## [EXERCISE DETAILS]
Could you copy out all the lines in the material below where the word "Engage" occurs?

-- INFORMATION PROVIDED follows --

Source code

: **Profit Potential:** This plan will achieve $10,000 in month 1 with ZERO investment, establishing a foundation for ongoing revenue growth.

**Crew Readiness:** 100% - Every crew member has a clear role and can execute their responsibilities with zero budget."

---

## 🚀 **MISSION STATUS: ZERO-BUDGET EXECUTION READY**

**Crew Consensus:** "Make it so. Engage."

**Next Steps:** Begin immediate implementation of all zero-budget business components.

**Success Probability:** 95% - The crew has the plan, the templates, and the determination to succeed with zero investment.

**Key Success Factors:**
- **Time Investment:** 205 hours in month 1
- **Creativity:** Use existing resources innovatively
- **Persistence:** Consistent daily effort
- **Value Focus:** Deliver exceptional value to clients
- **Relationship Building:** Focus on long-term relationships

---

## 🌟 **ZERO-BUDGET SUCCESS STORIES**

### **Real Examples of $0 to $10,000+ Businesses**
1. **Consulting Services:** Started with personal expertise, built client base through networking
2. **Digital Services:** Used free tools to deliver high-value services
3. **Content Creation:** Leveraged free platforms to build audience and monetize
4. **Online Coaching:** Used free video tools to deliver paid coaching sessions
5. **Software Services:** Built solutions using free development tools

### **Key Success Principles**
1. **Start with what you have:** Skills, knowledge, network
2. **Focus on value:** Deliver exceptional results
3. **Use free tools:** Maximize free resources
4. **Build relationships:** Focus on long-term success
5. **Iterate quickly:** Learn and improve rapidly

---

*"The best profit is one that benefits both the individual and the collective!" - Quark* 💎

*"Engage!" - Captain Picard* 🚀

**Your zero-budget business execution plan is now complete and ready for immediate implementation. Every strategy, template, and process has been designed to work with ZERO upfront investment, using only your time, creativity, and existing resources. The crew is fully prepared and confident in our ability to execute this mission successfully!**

-- INFORMATION PROVIDED concluded --

## [SOLVED EXERCISE]
**Crew Consensus:** "Make it so. Engage."
*"Engage!" - Captain Picard* 🚀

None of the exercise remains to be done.